North Carolina’s era of slavery, tumultuous reconstruction period and legacy of civil rights demonstrations all play an important role in our history, but can be a challenge to teach to our state’s children. Dr. Cara Ward of the UNCW Watson College of Education points out the events are emotionally charged, controversial and teachers don’t always feel informed or supported enough to tackle topics head on.
“It can be really hard for teachers to discuss these things in the classroom and sometimes they may shy away from them. But we cant act like they didn’t happen because so many of these issues are impacting society today. The remnants of some of the decisions that were made then are affecting us now, whether its laws or the way society is structured and that’s why its important for us to look at this past that is difficult to cover and figure out what the lessons are for today,” said Dr. Ward.
According to the NC Department of Public Instruction, lessons of Wilmington’s 1898 events weren’t included in state learning standards until December of 2010. Now, material on the massacre is taught in 8th grade social studies and American History II in high school.
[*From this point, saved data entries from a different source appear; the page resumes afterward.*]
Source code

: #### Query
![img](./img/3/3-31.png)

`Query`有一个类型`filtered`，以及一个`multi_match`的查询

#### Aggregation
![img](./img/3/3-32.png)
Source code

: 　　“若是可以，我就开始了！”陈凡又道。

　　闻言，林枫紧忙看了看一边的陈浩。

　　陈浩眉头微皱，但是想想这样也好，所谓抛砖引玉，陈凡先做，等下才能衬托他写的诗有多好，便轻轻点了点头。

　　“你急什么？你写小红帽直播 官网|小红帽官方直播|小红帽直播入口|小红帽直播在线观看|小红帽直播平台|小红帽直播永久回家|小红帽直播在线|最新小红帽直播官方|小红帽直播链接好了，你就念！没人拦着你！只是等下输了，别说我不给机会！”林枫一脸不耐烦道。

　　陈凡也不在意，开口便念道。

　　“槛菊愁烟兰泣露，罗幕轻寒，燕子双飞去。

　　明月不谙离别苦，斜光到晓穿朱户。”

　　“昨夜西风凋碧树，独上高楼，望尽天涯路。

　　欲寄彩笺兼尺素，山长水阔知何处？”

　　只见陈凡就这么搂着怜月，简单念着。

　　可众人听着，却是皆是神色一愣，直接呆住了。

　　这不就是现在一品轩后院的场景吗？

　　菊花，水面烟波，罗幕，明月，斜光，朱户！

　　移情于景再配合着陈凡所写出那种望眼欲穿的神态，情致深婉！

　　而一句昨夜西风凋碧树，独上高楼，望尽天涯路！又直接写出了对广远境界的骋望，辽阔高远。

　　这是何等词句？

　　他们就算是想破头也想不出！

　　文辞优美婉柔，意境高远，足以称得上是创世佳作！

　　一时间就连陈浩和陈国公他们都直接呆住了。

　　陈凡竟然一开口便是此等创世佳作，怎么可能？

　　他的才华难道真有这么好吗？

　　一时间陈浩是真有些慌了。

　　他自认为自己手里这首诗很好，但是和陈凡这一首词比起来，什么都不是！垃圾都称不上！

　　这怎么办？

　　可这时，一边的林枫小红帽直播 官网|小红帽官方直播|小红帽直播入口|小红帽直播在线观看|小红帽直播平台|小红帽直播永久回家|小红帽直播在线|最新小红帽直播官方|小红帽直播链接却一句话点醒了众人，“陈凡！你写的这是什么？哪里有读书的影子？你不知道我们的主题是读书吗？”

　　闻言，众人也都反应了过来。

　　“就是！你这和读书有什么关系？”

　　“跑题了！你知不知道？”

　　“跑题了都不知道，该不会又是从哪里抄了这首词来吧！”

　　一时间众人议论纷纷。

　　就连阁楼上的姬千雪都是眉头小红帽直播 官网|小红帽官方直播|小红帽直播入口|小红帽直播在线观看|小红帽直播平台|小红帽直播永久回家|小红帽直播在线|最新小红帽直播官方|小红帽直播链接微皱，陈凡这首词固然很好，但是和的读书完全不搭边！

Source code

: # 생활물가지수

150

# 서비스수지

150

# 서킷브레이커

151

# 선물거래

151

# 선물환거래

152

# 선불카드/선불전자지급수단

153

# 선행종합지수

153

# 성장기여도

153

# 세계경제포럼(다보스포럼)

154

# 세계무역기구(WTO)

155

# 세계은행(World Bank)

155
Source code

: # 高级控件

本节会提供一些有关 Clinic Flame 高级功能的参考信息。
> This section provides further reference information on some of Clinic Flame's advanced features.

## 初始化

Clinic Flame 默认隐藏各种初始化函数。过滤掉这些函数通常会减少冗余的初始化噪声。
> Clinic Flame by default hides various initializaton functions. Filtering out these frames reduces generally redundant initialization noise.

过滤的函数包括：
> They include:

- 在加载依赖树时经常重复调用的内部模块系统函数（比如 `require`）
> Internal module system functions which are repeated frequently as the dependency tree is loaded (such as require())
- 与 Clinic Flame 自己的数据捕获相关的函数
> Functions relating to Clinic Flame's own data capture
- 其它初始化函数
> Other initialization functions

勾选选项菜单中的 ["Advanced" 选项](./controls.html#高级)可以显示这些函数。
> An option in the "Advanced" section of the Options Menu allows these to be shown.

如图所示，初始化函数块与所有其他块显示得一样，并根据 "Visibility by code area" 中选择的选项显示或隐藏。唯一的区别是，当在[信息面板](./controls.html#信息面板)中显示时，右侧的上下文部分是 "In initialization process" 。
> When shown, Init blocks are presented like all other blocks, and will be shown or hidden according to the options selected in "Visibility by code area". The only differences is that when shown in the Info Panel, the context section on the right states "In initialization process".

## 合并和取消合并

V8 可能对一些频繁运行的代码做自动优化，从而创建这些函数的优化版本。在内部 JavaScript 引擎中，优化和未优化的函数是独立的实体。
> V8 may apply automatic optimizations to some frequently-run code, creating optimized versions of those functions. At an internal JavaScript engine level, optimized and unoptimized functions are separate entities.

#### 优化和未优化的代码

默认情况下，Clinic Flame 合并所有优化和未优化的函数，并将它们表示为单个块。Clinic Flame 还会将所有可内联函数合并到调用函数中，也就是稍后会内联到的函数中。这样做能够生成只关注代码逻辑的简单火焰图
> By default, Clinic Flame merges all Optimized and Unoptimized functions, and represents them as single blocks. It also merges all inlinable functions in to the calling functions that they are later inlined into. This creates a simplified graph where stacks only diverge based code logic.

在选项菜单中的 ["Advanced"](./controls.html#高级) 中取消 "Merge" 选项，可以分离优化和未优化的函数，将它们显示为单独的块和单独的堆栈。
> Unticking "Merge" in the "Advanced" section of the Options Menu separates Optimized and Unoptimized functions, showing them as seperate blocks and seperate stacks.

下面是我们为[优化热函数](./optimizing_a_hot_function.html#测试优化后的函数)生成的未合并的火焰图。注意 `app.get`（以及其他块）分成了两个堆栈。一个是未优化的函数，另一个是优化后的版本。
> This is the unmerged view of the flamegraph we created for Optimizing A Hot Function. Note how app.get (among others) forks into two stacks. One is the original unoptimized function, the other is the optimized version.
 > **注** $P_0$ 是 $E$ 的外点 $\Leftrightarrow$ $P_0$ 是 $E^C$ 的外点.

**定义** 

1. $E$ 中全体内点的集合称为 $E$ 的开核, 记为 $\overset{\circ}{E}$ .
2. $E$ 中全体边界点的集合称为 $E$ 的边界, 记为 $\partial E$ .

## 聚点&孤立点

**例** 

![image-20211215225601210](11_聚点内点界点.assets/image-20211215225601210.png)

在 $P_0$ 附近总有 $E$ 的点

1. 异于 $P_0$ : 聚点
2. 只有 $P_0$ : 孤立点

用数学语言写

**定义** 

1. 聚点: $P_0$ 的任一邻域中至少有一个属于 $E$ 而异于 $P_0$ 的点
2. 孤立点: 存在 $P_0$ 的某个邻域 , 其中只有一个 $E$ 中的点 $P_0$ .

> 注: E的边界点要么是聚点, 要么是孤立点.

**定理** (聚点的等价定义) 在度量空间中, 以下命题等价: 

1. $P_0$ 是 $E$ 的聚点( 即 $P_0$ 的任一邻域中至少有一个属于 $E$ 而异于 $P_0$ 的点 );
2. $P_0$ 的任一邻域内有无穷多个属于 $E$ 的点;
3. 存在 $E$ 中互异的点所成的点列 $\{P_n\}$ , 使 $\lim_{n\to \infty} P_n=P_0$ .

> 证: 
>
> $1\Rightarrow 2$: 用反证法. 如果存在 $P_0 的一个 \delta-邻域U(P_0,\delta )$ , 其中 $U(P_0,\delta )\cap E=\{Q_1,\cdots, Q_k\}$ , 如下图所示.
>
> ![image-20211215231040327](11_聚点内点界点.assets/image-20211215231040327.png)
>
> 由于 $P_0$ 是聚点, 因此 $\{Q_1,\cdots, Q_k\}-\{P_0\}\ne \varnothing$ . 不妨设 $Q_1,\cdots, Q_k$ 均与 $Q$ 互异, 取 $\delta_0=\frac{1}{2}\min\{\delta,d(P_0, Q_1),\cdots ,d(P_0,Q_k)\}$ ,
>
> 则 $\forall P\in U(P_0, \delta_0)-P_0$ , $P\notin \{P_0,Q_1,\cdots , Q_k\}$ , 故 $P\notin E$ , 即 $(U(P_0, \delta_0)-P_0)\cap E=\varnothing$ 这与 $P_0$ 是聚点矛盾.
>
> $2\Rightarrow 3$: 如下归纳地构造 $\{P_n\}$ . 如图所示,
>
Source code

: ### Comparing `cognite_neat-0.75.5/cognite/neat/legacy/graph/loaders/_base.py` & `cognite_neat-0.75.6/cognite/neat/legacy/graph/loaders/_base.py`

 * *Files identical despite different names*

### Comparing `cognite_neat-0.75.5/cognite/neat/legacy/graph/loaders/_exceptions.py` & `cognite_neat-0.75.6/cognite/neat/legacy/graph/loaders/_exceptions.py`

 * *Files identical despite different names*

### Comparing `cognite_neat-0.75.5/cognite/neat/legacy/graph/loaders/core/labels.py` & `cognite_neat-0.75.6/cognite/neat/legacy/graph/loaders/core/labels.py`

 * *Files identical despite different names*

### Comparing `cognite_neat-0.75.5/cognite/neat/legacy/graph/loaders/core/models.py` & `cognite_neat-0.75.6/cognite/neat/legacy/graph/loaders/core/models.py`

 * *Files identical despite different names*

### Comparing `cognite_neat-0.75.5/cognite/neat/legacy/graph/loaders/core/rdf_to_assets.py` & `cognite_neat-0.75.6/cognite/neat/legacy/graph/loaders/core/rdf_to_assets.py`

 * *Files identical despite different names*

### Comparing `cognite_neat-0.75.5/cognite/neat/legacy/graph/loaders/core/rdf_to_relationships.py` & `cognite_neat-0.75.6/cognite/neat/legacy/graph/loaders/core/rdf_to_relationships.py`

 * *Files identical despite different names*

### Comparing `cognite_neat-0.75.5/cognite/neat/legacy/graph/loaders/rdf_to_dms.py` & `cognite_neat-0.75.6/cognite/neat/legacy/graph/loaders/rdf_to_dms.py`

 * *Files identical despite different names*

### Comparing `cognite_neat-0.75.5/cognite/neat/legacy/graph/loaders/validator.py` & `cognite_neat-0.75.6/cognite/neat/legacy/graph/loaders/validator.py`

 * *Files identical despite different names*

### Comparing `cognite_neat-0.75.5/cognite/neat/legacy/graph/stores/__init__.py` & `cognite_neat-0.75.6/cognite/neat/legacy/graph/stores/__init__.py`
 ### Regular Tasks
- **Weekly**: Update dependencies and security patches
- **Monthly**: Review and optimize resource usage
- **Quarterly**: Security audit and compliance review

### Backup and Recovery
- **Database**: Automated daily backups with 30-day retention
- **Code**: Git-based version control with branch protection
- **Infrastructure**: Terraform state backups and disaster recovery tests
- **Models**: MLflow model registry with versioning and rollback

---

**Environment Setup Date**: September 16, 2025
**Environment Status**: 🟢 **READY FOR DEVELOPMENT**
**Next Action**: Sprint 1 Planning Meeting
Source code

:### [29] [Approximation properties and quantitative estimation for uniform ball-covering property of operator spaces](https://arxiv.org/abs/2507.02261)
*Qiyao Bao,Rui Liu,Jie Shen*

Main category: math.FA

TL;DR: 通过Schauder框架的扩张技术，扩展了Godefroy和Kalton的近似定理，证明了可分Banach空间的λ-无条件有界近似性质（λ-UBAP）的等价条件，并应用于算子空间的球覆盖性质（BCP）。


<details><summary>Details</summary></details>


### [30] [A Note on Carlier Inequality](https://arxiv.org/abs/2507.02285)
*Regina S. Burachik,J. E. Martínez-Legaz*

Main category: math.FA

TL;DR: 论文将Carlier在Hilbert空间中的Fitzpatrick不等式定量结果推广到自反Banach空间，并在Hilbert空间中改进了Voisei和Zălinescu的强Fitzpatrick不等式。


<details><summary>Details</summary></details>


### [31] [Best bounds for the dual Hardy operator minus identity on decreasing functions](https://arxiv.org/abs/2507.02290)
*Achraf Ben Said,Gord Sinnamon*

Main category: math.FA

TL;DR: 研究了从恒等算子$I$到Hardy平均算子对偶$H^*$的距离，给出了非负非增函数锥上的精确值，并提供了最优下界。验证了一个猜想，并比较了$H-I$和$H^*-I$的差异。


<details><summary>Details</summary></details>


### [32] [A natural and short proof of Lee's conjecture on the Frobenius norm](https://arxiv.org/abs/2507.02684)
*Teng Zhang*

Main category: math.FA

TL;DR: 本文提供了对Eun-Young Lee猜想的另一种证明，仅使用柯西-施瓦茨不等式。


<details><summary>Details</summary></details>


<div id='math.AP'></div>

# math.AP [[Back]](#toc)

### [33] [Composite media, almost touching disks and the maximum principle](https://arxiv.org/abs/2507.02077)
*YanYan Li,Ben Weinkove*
Ward says drafts of the state’s new curriculum propose introducing the 1898 coup to students as early as fourth grade. The notion of introducing such complex events to students so young reinforces the importance of age-appropriate resources and professional development opportunities to make teachers feel confident sharing Wilmington’s story.
Ward was one of the organizers of a three day institute planned for this month to educate teachers on the 1898 massacre. While the coronavirus forced them to postpone the event to next year, Ward says a one-day workshop they held last summer at the Bellamy Mansion addressing hard history booked up in minutes.
“We were able to invite 15 local teachers to come and learn a little more about 1898 and how they could teach it in their classroom and we had an amazing response. We had spots for 15 and within 30 minutes, we had 30 teachers sign up,” said Ward.
By the end of the registration period, 72 teachers had signed up for those 15 spots. The desire for teachers to learn how to address the topics is there, and Ward says she’s encouraged by the programs she’s seen and the introduction of new books and films on the 1898 massacre that can be utilized in the classroom.
“I see some efforts and I think we’re moving in the right direction in terms of providing teachers with the resources they need, but I think we can do more.”
Educators are coming up with new strategies like the history lab; providing students with primary sources like letters and photographs and asking them to use those pieces of evidence to formulate answers to compelling, open ended questions about history for themselves. Its a far cry from problematic strategies that have made headlines over the years where teachers have tried to use a simulation or a game to teach history, inadvertently putting their students in a role as an oppressor or a victim.
“We really do have to approach it in a very careful manner and we need to be very thoughtful about the instructional choices we make because these are difficult pieces of the past to look at and it brings about a lot of emotion. Its important to carefully select sources, to carefully select activities, its important to facilitate your instruction and the discussions that take place very carefully to make sure all voices are heard and sometimes you need to intervene when a viewpoint is brought up that’s unfair or a viewpoint reinforcing an injustice.”
Until 2020, students took NC Final Exams in both 8th Grade and American History II courses, but due to new legislation, the NC Final Exams for social studies have been eliminated after this school year. Moving forward, districts will be responsible for assessment in those courses, the DPI says.
Educators like Ward emphasize that teacher’s goal is more than just coaxing their students to recite facts from a history book. The hope is to make sure our children are equipped to handle the complex world we live in.
“To teach students how to have conversations about difficult topics in a meaningful and civil way that leads to real understanding and not just anger and I think that’s important not only in the classroom it’s a skill they’re learning for getting along with others in society it’s a skill for learning how to analyze sources they find online and figure out if they’re accurate,” added Ward.